§ **Task details**
Go to the line containing "right hip: (193, 346)" in the records below and print it and every following line exactly, on through the line containing "right front paw: (332, 398)", then stop.

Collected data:
● ● ●

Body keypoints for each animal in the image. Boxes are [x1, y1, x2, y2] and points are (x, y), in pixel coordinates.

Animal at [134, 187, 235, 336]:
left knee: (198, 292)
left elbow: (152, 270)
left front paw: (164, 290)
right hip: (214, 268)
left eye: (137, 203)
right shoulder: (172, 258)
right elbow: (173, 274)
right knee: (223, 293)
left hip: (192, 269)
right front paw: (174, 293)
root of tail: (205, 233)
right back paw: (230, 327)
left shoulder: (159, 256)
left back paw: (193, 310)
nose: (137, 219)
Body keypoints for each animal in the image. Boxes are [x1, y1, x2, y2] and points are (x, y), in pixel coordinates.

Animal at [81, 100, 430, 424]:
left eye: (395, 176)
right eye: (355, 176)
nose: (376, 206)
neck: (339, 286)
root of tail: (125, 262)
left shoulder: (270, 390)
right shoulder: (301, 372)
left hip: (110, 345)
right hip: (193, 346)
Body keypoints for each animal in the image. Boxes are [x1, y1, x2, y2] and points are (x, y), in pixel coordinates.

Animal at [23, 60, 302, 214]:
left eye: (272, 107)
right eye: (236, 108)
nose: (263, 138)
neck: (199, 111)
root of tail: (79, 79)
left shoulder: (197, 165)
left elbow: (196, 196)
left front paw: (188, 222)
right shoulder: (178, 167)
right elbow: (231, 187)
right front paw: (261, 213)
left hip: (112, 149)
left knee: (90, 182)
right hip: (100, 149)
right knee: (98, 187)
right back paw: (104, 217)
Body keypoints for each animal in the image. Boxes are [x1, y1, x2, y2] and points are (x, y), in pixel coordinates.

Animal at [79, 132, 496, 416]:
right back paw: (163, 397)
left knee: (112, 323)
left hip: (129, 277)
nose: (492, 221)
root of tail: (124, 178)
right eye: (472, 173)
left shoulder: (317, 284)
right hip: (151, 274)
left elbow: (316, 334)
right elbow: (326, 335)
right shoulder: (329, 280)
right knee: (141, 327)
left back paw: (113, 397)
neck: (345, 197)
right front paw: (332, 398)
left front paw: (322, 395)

● ● ●

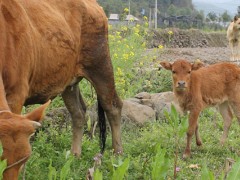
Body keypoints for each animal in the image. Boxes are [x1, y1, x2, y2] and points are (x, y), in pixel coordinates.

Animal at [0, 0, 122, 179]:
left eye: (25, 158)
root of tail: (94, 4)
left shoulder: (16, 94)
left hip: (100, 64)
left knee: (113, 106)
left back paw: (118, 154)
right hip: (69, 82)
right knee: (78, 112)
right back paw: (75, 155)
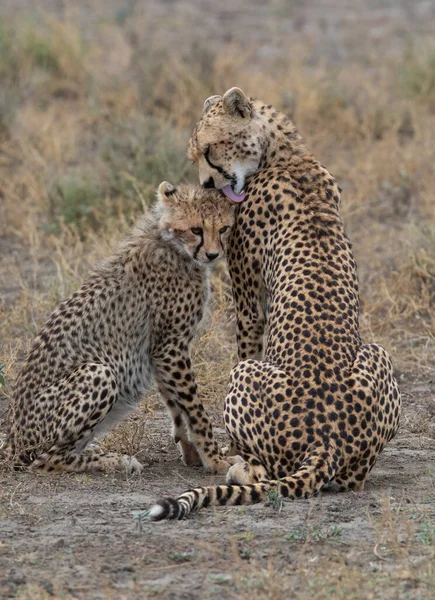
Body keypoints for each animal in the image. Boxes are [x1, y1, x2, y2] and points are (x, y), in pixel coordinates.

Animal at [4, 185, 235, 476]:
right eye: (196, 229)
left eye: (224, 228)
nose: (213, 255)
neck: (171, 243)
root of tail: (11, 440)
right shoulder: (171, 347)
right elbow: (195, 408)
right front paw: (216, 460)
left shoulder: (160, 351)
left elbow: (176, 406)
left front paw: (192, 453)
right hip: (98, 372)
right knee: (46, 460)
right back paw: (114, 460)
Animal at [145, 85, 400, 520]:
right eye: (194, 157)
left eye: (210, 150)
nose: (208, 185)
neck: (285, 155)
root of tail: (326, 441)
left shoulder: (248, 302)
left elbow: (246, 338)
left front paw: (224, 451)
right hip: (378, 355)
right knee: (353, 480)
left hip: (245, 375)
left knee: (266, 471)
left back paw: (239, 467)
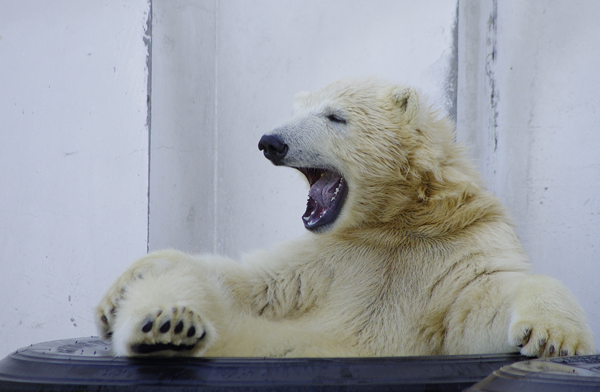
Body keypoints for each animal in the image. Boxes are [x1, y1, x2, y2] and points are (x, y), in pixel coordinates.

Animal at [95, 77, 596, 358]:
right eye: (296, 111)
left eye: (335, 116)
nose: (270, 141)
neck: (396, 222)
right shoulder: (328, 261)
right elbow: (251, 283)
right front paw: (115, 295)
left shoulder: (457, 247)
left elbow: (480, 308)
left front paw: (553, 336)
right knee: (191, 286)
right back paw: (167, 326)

● ● ●

§ **Expected answer**
right hip: (193, 346)
Body keypoints for each animal in the image. Boxes are [x1, y1, x2, y2] and points are (x, y), in pixel coordinates.

Animal at [23, 60, 302, 214]:
left eye: (272, 107)
right eye: (236, 108)
nose: (263, 138)
neck: (199, 111)
root of tail: (79, 79)
left shoulder: (197, 165)
left elbow: (196, 196)
left front paw: (188, 222)
right shoulder: (178, 167)
right elbow: (231, 187)
right front paw: (261, 213)
left hip: (112, 149)
left knee: (90, 182)
right hip: (100, 149)
right knee: (98, 187)
right back paw: (104, 217)
Body keypoints for each animal in the image. Boxes are [x1, y1, x2, y2] and points are (x, y), in pixel coordinates.

Animal at [79, 132, 496, 416]:
right back paw: (163, 397)
left knee: (112, 323)
left hip: (129, 277)
nose: (492, 221)
root of tail: (124, 178)
right eye: (472, 173)
left shoulder: (317, 284)
right hip: (151, 274)
left elbow: (316, 334)
right elbow: (326, 335)
right shoulder: (329, 280)
right knee: (141, 327)
left back paw: (113, 397)
neck: (345, 197)
right front paw: (332, 398)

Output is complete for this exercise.